Most turned out to see the famous Blue Angels scream through the air in dazzling displays of precision flying, and many said the show gave them a better time than going to the beach or the movies. After all, the show, which continues today is free.

Advertisement

Thomas Keller of Tustin didn’t have far to drive for all the excitement. Keller, formerly a Vancouver journalist who now works as a truck driver, is also a “military historian” and model airplane enthusiast, and he had come to the show to see the real things.

Running Commentary

“See that,” he said, pointing into the sky as a plane took off from the field, “that’s a Chipmunk.” For the next five minutes, everyone around Keller got a running commentary that challenged Lakers’ announcer Chick Hearn.

“He’s going straight up; he’s doin’ a couple wing-overs, a loop--ah!--now he’s in the power dive; he pulls out; he’s in inverted flight (upside down). God. That’s why I don’t fly. I get motion-sick.”

Keller, 39, regained his breath as the plane continued its acrobatics, leaving its drawing of pink smoke in the sky. “Now he’s in a hammer head (going straight up); he’s hanging in the air, hanging on the propeller like he’s lost his power. Ah, and there he goes!”

There was plenty to do if you weren’t quite as intensely interested in the stunts. Scores of olive green and gray helicopters and fighter jets were lined up for view, and children and teen-agers scrambled over the wings and into the cockpits for a closer look.
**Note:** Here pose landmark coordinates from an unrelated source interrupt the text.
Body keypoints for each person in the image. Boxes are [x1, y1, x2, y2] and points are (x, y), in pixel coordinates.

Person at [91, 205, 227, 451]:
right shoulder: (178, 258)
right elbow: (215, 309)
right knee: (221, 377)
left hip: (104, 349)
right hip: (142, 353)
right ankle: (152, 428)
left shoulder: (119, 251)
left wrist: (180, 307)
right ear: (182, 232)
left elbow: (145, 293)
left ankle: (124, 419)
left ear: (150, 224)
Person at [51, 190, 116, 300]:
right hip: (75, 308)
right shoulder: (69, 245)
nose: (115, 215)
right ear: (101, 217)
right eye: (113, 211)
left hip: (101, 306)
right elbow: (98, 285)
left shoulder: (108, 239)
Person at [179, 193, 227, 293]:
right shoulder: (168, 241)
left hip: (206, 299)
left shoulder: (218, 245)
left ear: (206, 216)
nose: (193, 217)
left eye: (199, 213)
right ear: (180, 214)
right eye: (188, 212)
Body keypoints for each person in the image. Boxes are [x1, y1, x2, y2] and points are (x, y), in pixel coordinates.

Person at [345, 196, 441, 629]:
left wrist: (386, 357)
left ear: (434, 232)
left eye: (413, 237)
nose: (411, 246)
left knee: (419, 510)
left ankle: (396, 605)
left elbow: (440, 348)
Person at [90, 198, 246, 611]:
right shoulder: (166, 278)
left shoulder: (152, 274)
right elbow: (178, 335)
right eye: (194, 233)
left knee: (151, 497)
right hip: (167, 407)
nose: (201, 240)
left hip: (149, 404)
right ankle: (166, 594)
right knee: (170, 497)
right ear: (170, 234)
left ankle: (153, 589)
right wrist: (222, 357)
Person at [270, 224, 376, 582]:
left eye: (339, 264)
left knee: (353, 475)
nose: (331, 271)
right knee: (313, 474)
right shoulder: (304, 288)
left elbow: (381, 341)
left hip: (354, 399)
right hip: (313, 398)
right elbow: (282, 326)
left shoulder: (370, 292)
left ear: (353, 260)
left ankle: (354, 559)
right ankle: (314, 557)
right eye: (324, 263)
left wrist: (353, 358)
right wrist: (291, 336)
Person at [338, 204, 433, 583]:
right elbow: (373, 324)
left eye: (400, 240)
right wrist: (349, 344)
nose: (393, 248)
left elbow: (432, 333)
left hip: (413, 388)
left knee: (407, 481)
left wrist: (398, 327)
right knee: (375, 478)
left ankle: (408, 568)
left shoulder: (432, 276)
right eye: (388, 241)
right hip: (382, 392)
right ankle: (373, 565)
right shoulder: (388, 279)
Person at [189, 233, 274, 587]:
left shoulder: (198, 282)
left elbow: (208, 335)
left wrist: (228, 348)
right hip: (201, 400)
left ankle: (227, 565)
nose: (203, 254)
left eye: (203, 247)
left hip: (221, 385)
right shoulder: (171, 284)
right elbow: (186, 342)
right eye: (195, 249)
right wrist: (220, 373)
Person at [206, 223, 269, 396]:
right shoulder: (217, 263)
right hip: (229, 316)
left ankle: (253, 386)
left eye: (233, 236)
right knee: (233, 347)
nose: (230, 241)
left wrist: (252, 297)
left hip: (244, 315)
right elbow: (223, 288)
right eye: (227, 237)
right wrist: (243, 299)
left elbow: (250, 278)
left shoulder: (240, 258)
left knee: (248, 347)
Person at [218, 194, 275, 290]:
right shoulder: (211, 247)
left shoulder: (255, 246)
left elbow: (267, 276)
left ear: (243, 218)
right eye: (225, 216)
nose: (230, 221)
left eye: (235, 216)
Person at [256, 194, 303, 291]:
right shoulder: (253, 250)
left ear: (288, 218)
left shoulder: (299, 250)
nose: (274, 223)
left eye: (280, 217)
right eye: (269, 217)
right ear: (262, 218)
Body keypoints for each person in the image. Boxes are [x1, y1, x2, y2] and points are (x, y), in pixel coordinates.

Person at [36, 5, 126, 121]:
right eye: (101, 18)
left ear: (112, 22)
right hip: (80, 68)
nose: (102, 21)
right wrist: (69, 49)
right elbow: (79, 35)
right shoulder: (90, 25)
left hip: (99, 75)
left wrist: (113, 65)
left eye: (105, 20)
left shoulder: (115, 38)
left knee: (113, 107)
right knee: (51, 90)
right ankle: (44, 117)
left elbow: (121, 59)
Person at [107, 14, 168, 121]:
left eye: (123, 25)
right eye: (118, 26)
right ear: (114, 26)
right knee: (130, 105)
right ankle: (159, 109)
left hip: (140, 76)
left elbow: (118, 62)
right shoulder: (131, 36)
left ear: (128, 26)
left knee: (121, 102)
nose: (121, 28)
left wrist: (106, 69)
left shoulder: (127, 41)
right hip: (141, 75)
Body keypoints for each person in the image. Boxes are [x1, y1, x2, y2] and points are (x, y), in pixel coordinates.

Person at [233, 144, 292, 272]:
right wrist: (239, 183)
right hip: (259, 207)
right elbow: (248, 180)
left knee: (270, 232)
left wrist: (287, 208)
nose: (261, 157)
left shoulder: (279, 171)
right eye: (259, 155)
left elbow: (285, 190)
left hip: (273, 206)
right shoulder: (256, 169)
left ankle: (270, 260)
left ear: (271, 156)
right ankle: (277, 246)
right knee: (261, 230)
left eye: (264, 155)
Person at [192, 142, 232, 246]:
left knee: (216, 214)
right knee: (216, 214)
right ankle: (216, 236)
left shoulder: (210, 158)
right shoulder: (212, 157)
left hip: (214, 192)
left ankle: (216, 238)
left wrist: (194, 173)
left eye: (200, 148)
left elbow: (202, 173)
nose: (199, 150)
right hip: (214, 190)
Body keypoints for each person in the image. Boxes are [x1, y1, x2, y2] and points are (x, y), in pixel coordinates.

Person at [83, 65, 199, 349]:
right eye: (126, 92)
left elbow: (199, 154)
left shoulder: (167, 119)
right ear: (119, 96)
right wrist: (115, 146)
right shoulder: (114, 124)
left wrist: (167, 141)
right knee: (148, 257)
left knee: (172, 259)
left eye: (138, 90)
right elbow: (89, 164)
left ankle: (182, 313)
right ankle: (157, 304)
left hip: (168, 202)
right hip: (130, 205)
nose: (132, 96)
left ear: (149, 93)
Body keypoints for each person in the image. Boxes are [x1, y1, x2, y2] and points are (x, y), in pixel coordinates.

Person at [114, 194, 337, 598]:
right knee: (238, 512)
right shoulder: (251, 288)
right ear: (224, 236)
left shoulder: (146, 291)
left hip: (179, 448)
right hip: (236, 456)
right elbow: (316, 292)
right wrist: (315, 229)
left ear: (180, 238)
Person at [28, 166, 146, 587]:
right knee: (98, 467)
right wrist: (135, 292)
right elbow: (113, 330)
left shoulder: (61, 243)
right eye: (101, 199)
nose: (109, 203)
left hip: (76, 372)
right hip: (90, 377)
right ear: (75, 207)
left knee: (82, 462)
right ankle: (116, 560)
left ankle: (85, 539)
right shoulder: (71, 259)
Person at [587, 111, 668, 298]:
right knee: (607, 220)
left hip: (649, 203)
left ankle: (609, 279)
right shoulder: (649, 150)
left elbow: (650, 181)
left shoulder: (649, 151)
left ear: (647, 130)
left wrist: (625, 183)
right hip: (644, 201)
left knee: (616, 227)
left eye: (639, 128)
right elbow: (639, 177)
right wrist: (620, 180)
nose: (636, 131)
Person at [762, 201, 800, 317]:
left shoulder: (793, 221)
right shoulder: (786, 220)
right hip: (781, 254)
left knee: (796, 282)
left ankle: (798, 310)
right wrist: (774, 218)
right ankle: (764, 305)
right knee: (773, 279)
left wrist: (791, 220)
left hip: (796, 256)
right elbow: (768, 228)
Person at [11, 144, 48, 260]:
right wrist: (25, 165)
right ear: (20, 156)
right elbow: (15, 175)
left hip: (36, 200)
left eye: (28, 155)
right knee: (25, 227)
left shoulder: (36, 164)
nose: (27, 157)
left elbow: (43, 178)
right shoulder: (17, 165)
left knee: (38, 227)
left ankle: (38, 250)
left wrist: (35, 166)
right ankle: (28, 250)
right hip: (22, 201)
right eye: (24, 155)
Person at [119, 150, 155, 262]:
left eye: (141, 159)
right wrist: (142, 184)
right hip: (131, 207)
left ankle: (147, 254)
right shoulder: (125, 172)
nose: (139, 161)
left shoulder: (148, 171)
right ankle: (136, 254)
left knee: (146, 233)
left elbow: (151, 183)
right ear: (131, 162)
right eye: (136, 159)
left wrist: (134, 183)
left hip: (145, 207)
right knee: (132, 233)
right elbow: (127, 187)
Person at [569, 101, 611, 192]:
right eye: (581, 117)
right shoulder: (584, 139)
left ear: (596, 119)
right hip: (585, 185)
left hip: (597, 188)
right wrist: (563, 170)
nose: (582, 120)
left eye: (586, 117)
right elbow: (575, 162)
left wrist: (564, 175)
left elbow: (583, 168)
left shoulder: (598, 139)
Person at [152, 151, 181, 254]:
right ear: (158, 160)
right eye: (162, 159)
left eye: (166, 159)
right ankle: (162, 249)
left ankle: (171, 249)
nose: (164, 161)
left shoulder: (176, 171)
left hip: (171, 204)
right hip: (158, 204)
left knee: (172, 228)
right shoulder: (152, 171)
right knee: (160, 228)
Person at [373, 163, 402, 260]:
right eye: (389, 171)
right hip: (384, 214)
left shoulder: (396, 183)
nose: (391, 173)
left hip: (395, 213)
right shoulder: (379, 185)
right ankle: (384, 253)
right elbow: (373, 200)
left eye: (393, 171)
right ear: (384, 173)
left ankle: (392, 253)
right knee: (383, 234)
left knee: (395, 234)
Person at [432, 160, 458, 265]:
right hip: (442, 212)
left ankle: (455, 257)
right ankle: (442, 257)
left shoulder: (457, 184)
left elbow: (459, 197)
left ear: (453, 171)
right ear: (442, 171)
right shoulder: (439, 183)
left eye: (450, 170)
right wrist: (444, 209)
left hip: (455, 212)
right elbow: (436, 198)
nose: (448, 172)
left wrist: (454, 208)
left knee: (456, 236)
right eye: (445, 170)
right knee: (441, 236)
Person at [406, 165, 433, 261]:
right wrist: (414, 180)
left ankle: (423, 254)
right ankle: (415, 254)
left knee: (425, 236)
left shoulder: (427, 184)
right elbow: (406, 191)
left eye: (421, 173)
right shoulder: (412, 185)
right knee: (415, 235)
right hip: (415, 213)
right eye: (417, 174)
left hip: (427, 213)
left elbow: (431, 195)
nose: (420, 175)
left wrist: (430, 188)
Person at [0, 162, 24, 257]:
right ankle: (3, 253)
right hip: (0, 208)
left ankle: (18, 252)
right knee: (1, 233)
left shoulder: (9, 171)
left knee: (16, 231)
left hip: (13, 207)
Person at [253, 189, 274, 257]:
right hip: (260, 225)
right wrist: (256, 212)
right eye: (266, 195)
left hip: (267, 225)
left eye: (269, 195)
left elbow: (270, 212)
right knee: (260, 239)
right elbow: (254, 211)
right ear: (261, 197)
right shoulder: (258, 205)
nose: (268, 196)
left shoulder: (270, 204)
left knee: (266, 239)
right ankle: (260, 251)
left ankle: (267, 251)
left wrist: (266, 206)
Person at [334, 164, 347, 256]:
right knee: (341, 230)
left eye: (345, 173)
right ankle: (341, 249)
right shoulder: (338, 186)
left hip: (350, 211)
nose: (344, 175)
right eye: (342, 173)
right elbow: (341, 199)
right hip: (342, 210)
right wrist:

Booths selling military paraphernalia--T-shirts, badges, inflatable Blue Angel jets--did a steady business.

“Buy a raffle ticket, only $2. Help the Marines, help yourself,” a man barked over a public address system. “You can win this Camaro. It’ll look great in your parents’ bedroom. You can’t win if you don’t buy a ticket.”

$3 a Picture

For $3, you could zip into a drab green flight jump suit, put on a white helmet and get your picture taken in the shadow of a fighter jet flown by the Black Sheep squadron. The fee for the Polaroid shot went toward the Navy Relief Fund to help young servicemen with expenses such as child care. Photographers at booths beside four A-4 Skyhawks had gone through 50 or 60 rolls of film by the show’s end.

Advertisement

Those sitting in the VIP section nearest the air field had the clearest view, most of them guests of Gen. Bloomer and Gen. John I. Hudson, commander of the 3rd Marine Aircraft Wing, the Blue Angels and other performing stunt pilots.

But when the famous Navy flight precision team took off at about 2:25 p.m., you could see the shiny royal blue jets from anywhere on the air field.

As the Blue Angels thundered through the sky, narrowly passing each other upside down and finishing their show as though crossing in the center of a pie, 5-year-old Dana Walden scratched her sunburned knees and concluded this had been her favorite part.

Her father, Bob Walden, had seen this all before.

“I grew up here; my dad was stationed here, so I’ve seen the Blue Angels about 50 times,” said Walden, a private pilot who lives with his daughter and wife, Gretchen, in Irvine.

It was the rest of the family’s first time out, but they are used to planes flying overhead at their home near the air station.

“Her dad’s got her so trained that when they go overhead he says, ‘Dana, what kind of plane is that?’ and she says, ‘That’s a Sea Knight twin-prop helicopter,’ ” Gretchen Walden said.

Advertisement

“I thought she should see this,” the father said of the air show. “I want her to be a naval aviator, but, hey, it’s up to her.”